[Data records]
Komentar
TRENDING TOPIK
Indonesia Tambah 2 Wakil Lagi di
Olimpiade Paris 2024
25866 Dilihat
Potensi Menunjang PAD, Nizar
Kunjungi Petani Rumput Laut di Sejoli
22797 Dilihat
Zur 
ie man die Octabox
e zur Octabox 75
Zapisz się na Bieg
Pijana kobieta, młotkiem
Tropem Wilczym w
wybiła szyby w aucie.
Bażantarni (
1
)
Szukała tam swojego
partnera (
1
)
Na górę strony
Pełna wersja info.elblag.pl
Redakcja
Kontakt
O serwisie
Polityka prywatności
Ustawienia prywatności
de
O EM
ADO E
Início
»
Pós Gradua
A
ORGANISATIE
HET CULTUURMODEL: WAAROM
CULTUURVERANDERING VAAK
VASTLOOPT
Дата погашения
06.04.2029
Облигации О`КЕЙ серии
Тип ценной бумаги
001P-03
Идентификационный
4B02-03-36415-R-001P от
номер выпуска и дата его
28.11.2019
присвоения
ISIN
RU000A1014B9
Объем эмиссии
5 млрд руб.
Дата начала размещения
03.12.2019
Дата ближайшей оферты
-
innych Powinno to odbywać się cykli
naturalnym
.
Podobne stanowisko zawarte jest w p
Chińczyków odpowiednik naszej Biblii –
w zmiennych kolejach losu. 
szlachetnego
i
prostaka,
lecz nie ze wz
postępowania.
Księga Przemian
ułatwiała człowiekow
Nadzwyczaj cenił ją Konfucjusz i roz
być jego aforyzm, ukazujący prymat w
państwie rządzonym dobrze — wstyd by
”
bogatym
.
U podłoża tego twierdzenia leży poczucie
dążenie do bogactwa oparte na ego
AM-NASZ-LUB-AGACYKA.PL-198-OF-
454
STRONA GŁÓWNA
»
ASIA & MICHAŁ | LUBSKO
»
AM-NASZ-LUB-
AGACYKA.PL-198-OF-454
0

## YOUR ASSIGNMENT
Rewrite every one of the items, swapping "Dilihat" for "Dibaca" each time it occurs and keeping everything else unchanged.

## OUTPUT FOR THIS TASK
Komentar
TRENDING TOPIK
Indonesia Tambah 2 Wakil Lagi di
Olimpiade Paris 2024
25866 Dibaca
Potensi Menunjang PAD, Nizar
Kunjungi Petani Rumput Laut di Sejoli
22797 Dibaca
Zur 
ie man die Octabox
e zur Octabox 75
Zapisz się na Bieg
Pijana kobieta, młotkiem
Tropem Wilczym w
wybiła szyby w aucie.
Bażantarni (
1
)
Szukała tam swojego
partnera (
1
)
Na górę strony
Pełna wersja info.elblag.pl
Redakcja
Kontakt
O serwisie
Polityka prywatności
Ustawienia prywatności
de
O EM
ADO E
Início
»
Pós Gradua
A
ORGANISATIE
HET CULTUURMODEL: WAAROM
CULTUURVERANDERING VAAK
VASTLOOPT
Дата погашения
06.04.2029
Облигации О`КЕЙ серии
Тип ценной бумаги
001P-03
Идентификационный
4B02-03-36415-R-001P от
номер выпуска и дата его
28.11.2019
присвоения
ISIN
RU000A1014B9
Объем эмиссии
5 млрд руб.
Дата начала размещения
03.12.2019
Дата ближайшей оферты
-
innych Powinno to odbywać się cykli
naturalnym
.
Podobne stanowisko zawarte jest w p
Chińczyków odpowiednik naszej Biblii –
w zmiennych kolejach losu. 
szlachetnego
i
prostaka,
lecz nie ze wz
postępowania.
Księga Przemian
ułatwiała człowiekow
Nadzwyczaj cenił ją Konfucjusz i roz
być jego aforyzm, ukazujący prymat w
państwie rządzonym dobrze — wstyd by
”
bogatym
.
U podłoża tego twierdzenia leży poczucie
dążenie do bogactwa oparte na ego
AM-NASZ-LUB-AGACYKA.PL-198-OF-
454
STRONA GŁÓWNA
»
ASIA & MICHAŁ | LUBSKO
»
AM-NASZ-LUB-
AGACYKA.PL-198-OF-454
0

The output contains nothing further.